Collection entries
>>>

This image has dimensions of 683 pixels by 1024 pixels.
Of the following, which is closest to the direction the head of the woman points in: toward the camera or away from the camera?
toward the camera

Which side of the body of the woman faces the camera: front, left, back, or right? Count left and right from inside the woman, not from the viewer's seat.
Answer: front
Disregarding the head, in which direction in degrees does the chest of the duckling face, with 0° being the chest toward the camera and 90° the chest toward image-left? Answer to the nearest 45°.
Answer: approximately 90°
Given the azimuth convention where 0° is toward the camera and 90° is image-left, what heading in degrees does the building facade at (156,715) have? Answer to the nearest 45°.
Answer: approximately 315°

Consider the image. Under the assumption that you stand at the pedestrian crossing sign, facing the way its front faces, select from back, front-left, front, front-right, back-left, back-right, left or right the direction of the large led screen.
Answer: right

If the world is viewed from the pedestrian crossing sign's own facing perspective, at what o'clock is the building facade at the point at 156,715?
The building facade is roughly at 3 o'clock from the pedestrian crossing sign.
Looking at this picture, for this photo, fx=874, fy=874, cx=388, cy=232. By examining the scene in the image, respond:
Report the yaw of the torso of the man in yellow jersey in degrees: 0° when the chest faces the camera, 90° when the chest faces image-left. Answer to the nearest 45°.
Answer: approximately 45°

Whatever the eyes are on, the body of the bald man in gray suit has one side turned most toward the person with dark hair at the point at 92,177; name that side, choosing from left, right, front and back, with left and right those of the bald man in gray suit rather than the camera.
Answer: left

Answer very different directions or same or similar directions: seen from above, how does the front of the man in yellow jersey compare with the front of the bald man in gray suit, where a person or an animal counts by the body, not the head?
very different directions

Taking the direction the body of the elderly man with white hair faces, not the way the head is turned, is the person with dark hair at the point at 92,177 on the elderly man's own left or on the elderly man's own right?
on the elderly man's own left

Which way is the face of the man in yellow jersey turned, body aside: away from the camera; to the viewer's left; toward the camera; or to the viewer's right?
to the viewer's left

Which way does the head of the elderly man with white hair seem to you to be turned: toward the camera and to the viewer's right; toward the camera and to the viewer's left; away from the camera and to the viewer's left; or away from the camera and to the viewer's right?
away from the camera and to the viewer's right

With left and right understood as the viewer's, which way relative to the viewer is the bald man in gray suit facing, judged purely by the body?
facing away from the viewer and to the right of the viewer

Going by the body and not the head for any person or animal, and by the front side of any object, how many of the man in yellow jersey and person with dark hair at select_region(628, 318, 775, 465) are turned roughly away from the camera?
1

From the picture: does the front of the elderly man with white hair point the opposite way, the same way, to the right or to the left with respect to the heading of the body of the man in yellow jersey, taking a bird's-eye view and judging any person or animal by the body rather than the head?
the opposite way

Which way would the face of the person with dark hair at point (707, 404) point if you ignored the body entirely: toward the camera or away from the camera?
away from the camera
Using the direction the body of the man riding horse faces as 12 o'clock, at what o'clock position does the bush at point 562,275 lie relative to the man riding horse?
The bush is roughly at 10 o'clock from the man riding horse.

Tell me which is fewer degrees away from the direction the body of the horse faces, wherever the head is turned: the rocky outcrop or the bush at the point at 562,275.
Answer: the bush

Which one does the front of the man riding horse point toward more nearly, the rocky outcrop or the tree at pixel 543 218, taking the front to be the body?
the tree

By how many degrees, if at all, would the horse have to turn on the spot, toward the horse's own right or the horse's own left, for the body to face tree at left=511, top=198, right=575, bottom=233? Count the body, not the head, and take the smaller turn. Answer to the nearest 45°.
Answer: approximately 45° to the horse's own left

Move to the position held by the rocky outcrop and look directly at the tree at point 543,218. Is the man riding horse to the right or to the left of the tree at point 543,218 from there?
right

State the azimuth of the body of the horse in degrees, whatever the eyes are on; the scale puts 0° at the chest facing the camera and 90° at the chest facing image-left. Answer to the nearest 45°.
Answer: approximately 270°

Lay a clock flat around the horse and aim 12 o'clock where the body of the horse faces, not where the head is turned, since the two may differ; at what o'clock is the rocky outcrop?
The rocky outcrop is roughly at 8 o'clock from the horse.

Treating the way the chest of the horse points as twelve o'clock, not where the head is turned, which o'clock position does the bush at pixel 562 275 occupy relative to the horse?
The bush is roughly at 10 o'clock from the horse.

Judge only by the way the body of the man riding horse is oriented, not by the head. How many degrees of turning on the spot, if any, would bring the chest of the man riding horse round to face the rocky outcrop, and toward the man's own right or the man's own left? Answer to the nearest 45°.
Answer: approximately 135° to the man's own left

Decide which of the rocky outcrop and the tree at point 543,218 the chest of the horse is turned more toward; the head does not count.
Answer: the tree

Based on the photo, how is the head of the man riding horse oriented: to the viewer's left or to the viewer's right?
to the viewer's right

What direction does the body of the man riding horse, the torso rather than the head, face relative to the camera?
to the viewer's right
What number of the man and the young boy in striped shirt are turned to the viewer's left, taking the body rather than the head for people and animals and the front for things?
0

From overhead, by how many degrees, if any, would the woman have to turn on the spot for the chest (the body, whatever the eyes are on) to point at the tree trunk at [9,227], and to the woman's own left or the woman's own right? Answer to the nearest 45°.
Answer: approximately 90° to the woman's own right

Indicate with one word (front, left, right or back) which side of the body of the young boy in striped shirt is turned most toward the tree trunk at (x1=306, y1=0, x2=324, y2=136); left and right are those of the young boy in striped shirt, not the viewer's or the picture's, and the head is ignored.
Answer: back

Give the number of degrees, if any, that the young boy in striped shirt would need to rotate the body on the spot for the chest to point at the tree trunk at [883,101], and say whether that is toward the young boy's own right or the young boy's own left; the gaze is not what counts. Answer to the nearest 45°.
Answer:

<<<

- [Assignment] Reproduce the entries verbatim, beginning at the first line and stopping after the line that contains "Answer: front".

- [Reply]
This image has dimensions of 683 pixels by 1024 pixels.
Of the following, which is closest to the direction the head of the woman points in: toward the camera or away from the camera?
toward the camera

Which side of the body of the woman faces the camera: front, left, back, or right? Count left and right from inside the woman, not from the viewer's seat.
Answer: front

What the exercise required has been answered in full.